A parametric test requires assumptions about the probability model for inference to be correct. As you mentioned, many of the GLMs use the mean-variance relationship determined by the link function (and it's relationship to data generating mechanisms for observed data) to improve  inference efficiency. Correct assumptions about the probability model for the observed data is a sufficient condition to get more efficient inference relative to non-parametric approaches. When robust standard errors are used (a special case of the GEE), this becomes a semi-parametric approach. The GEE requires only that the mean model is correct to have correct inference (the mean-variance relationship could have been misspecified, but asymptotically, the 95% confidence intervals for the sampling distribution of the test statistic will be correct).
The model you've written up there is an example of a semi-parametric modeling approach. The $m(T)$ can be estimated iteratively using the EM algorithm, or depending on the link function $G(\cdot)$ can be factored into a partial likelihood like with the Cox proportional hazards model.
A: 
So the parametric term is again the beta ' x and the non-parametric is the kernel, right?

Correct. It's called "nonparametric" because, rather than trying to fit the trend for $T$ using fixed terms like a polynomial or a spline (or cutting it into bands), you're letting the data determine the fit for you. In practice, you do still have some parameters which control how the trend is to be fitted: the bandwidth of the kernel, in this case.
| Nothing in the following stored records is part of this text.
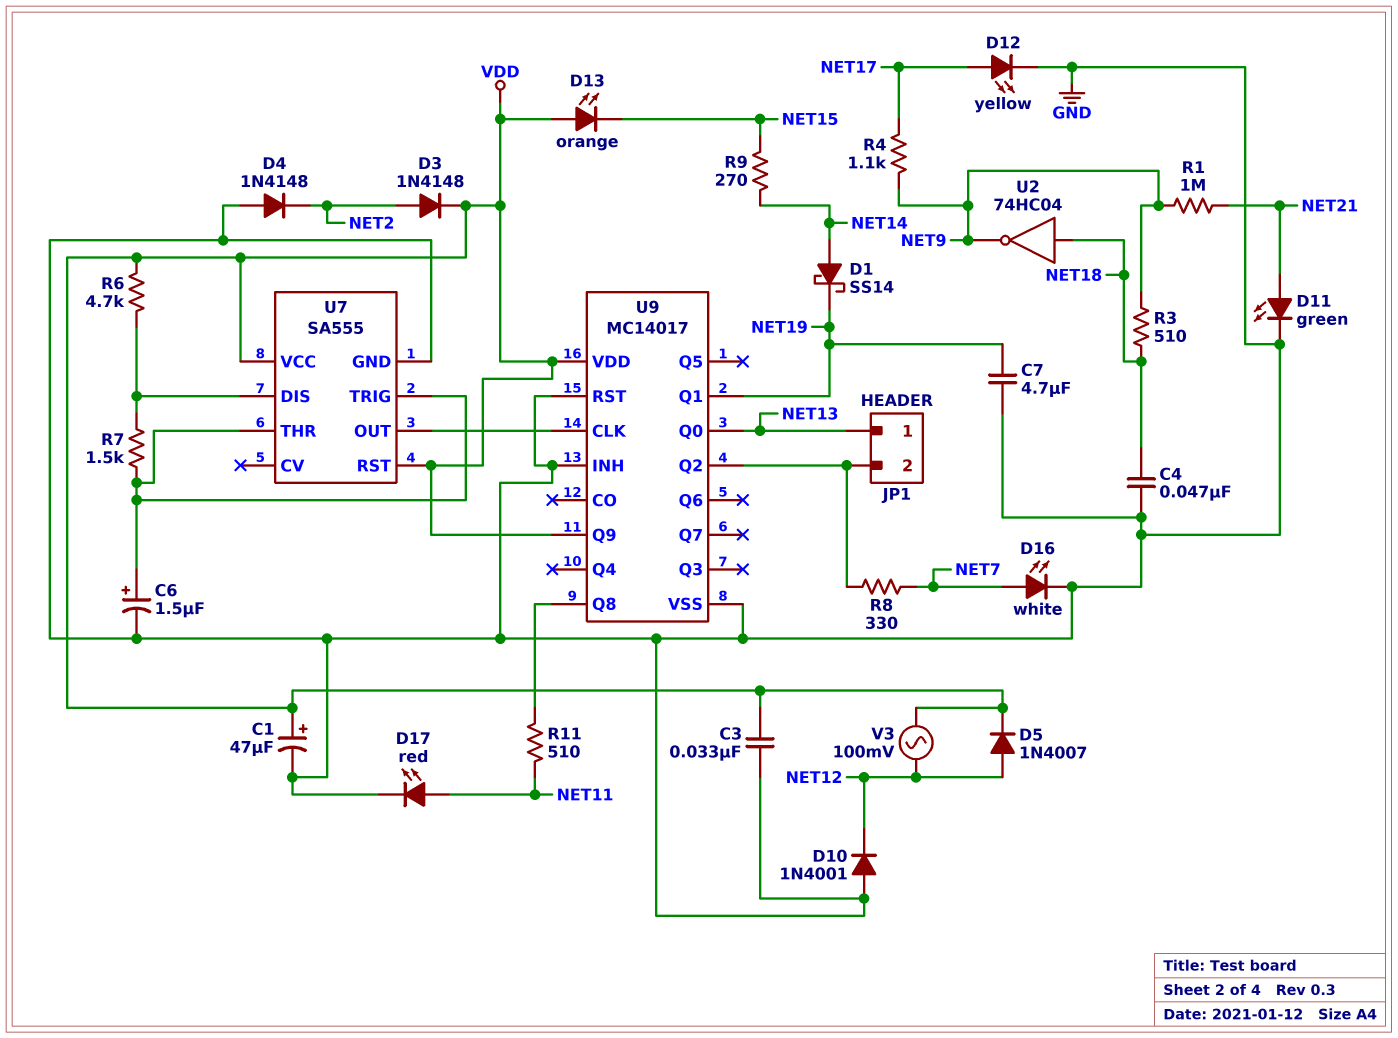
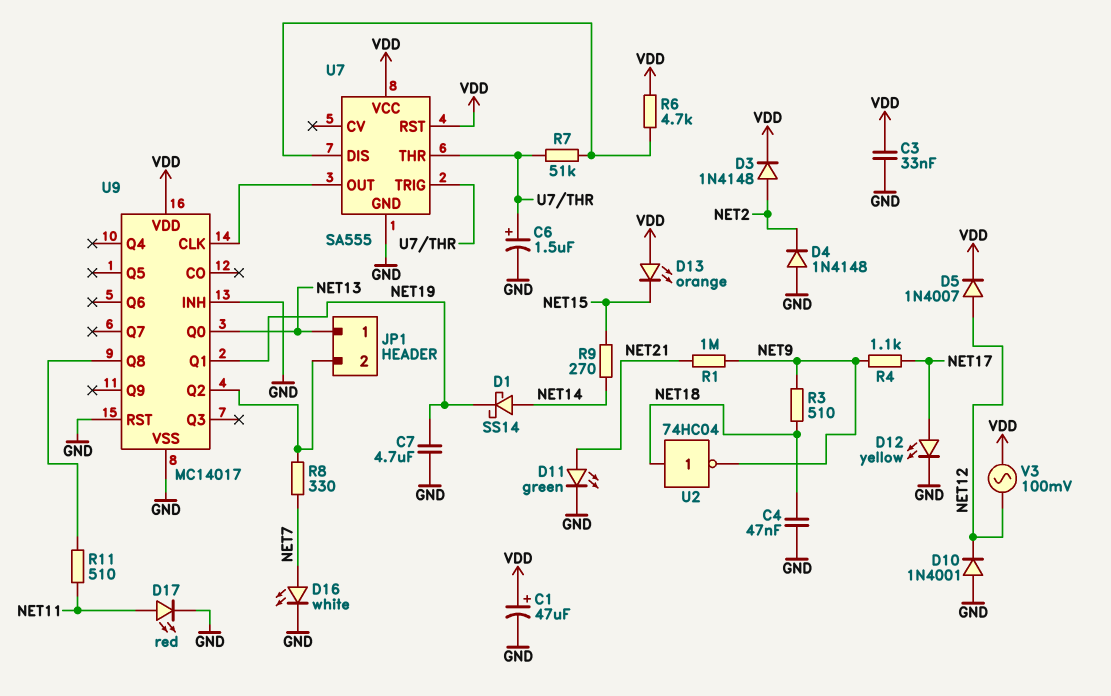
R7: 1.5k (U7/DIS, U7/THR) -> 51k (U7/DIS, U7/THR)
U9 pin Q9: VDD -> none

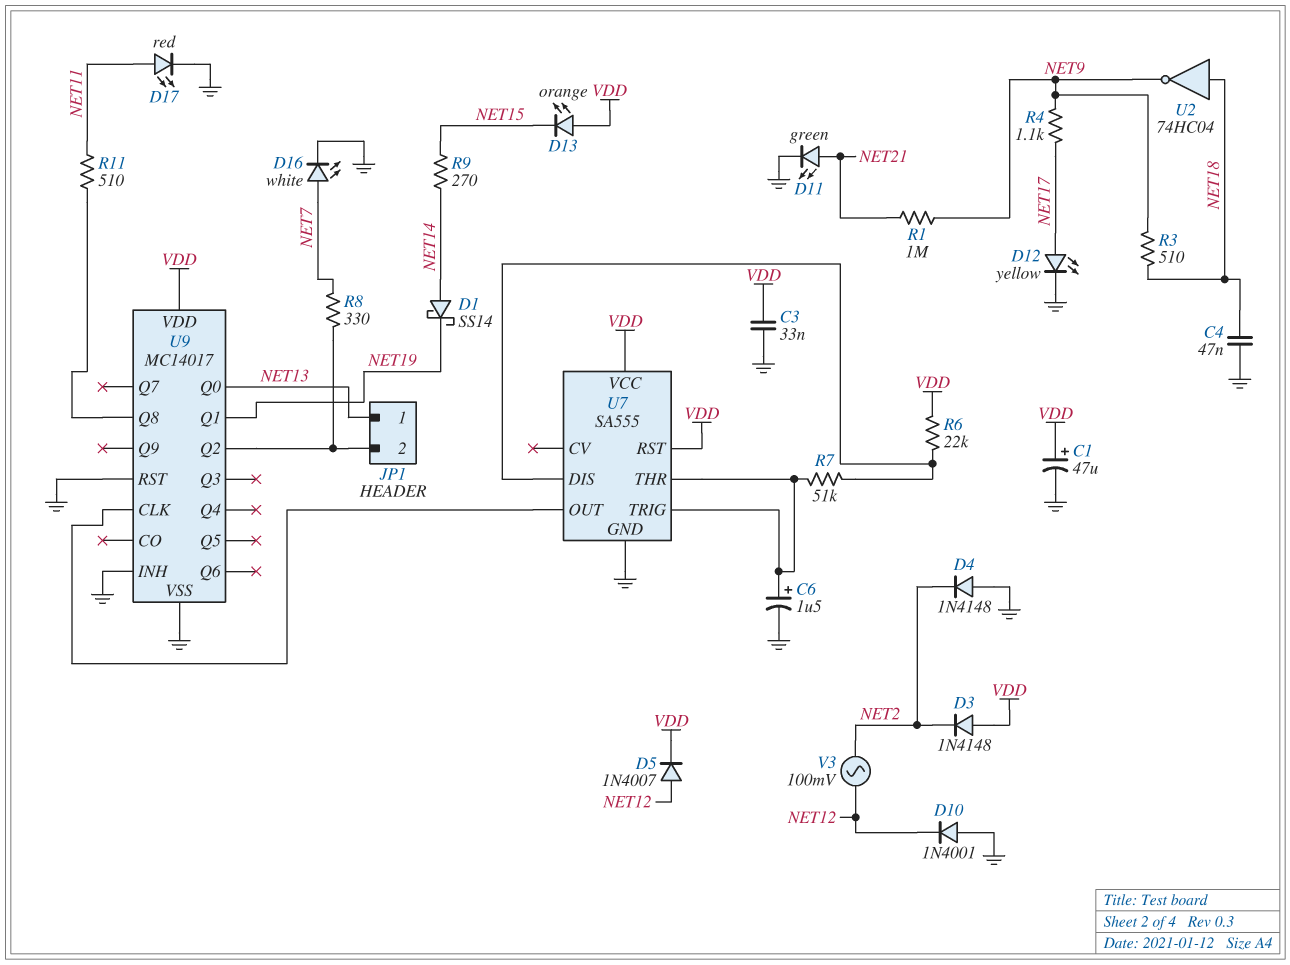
C7: 4.7uF (GND, NET19) -> none
D3: diode 1N4148 (A NET2, K VDD) -> diode 1N4148 (A VDD, K NET2)
R6: 4.7k (U7/DIS, VDD) -> 22k (U7/DIS, VDD)
V3: AC 100mV (NET12, VDD) -> AC 100mV (NET2, NET12)

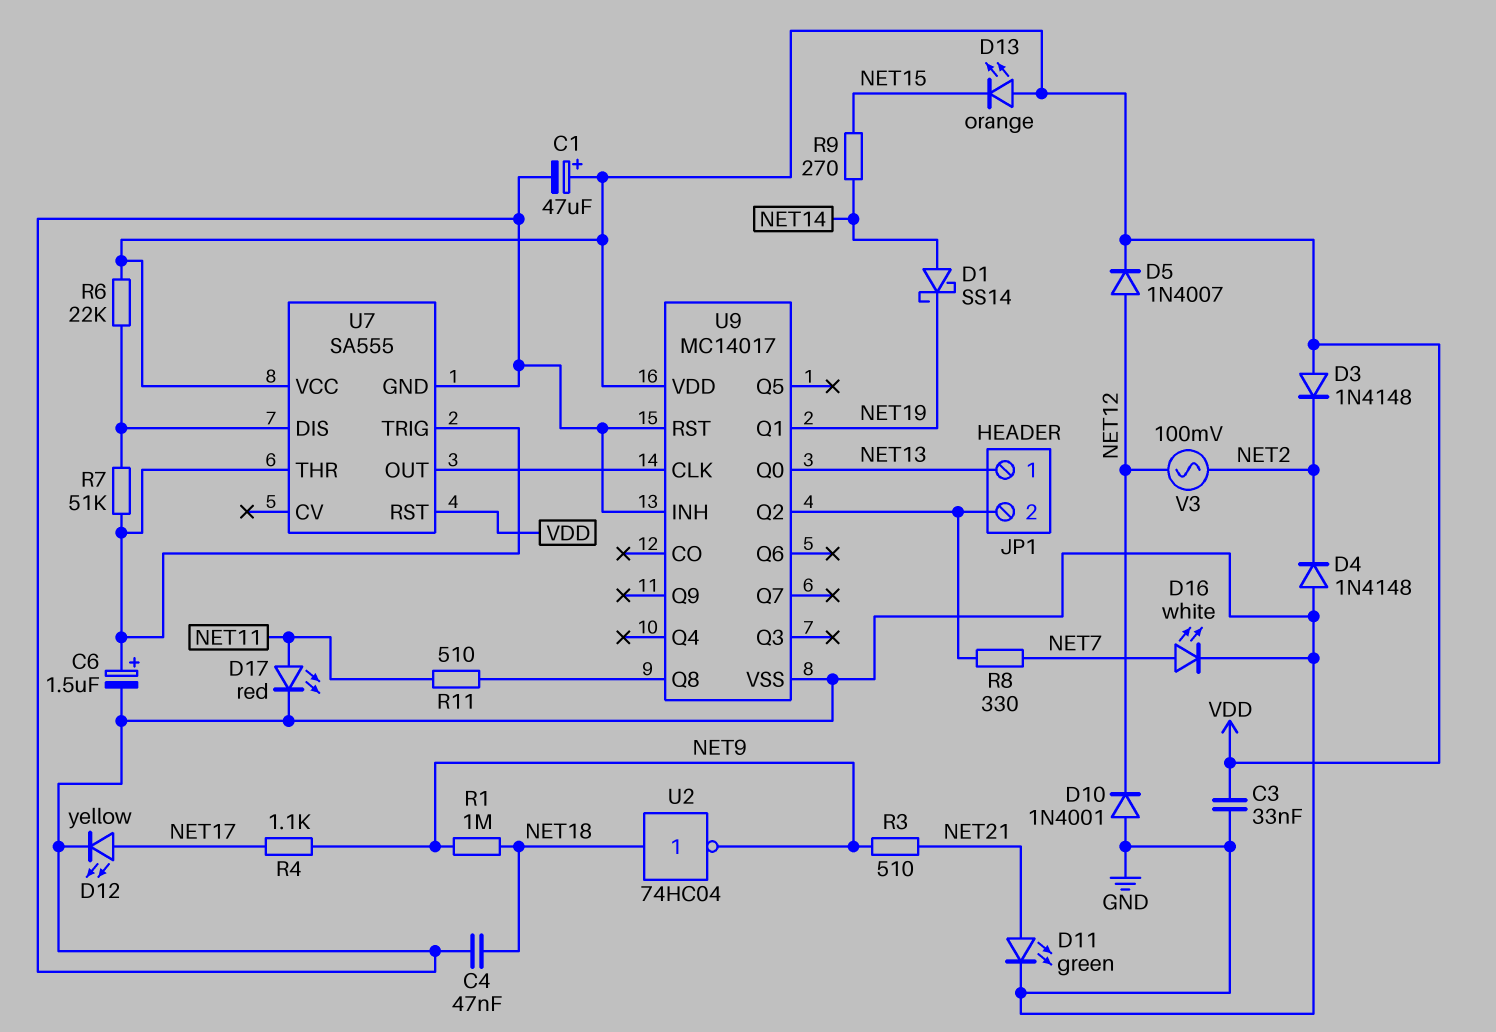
R1: 1M (NET9, NET21) -> 1M (NET9, NET18)
R3: 510 (NET9, NET18) -> 510 (NET9, NET21)

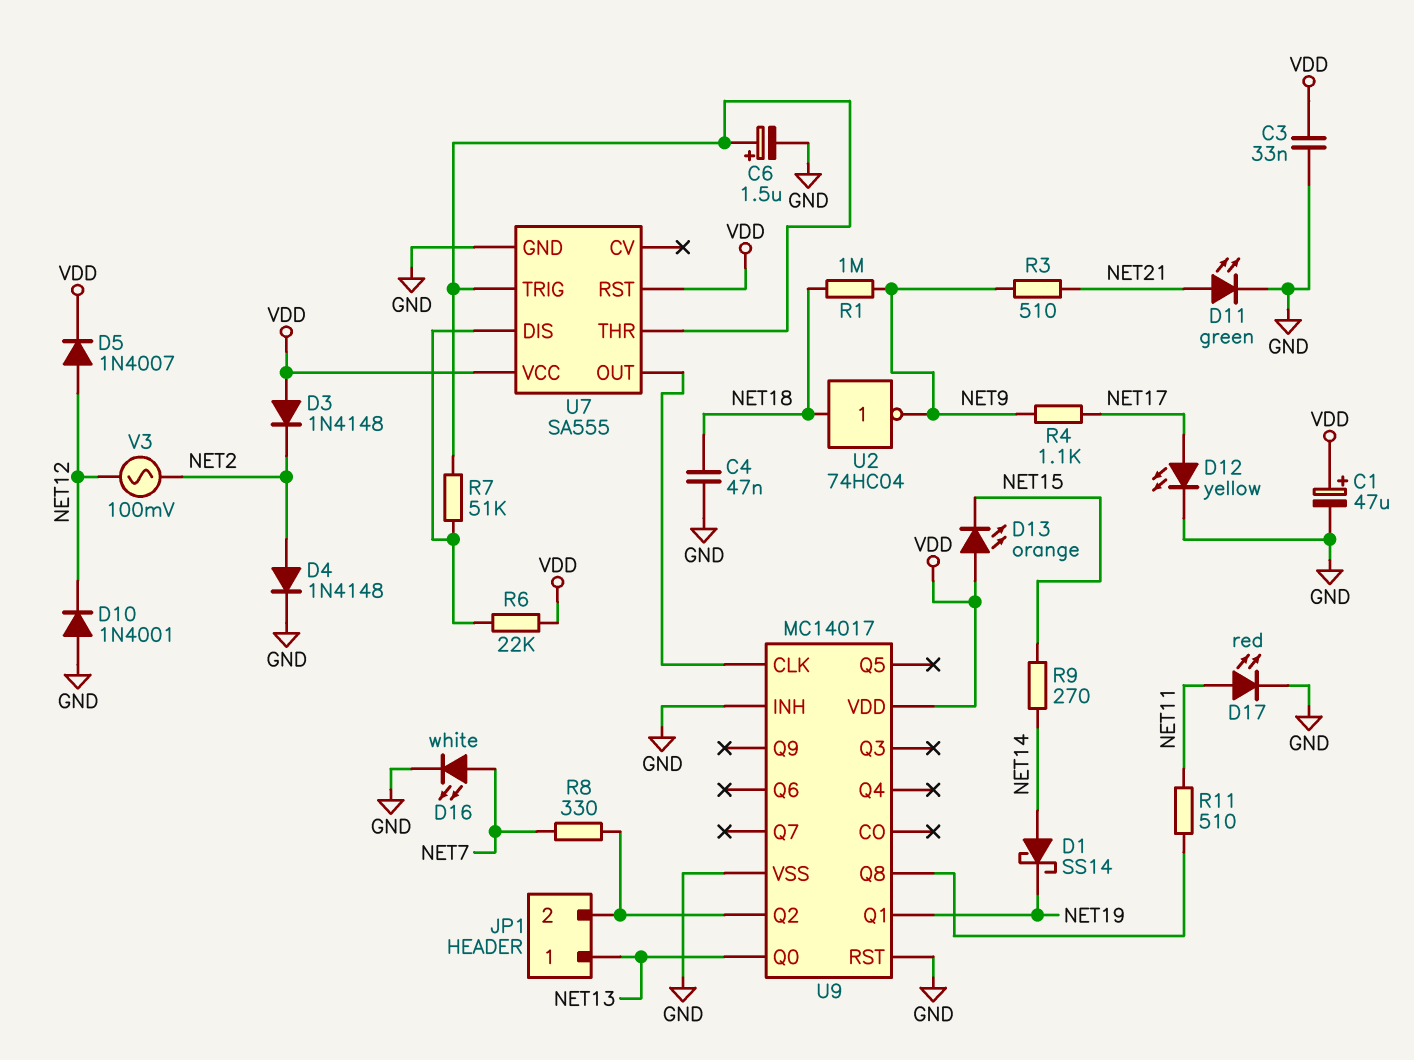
D4: diode 1N4148 (A GND, K NET2) -> diode 1N4148 (A NET2, K GND)

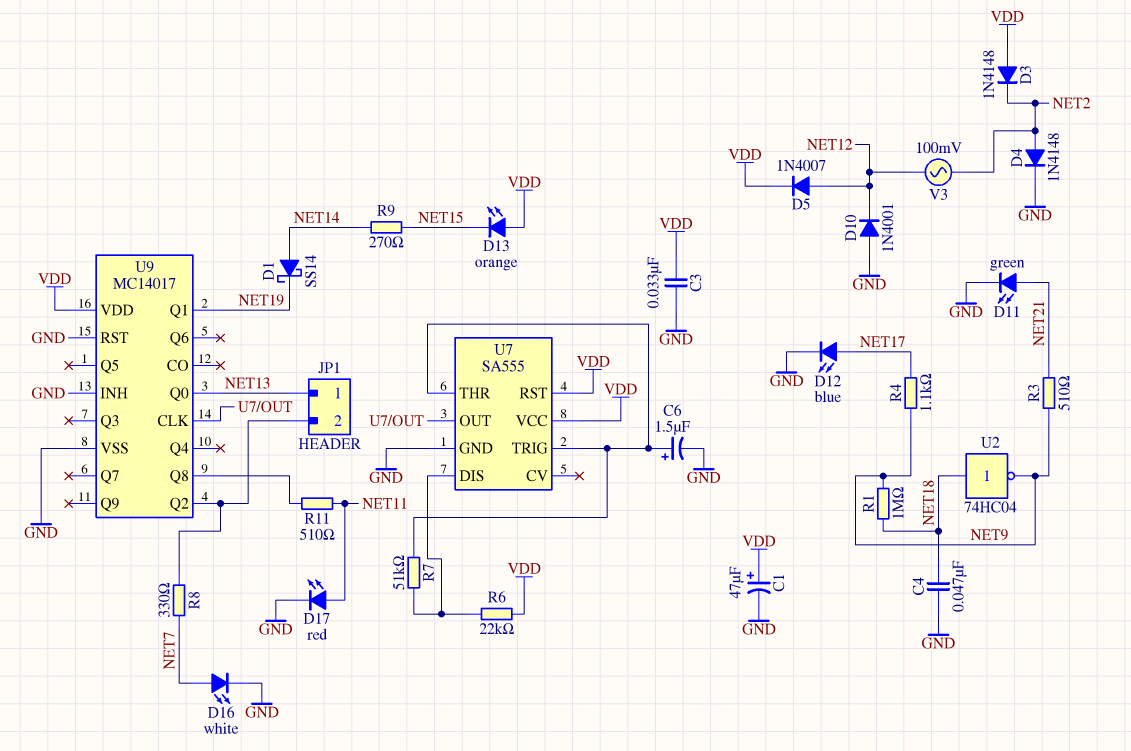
D12: LED yellow (A NET17, K GND) -> LED blue (A NET17, K GND)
A large bandwidth means the fitted curve will be fairly smooth, so it won't be heavily influenced by random noise. The tradeoff is that it may oversmooth the underlying trend, meaning it could miss points where it changes slope or curvature. Conversely, a small bandwidth is more likely to pick up such features, but will also be more strongly affected by random noise.
In principle, any continuous variable that you fit in the parametric part can be replaced by a nonparametric fit. For example, you could fit a trend for age, or income, the same way as you do for $T$. This lets you capture nonlinear behaviour in a data-driven way, ie you don't have to specify what sort of behaviour in advance. You could also handle this problem by cutting the variable into bands and modelling it as a nominal variable, but this is a statistically less efficient way of doing things.
These models are also called generalized additive models, a term which I think is more common than semiparametric modelling.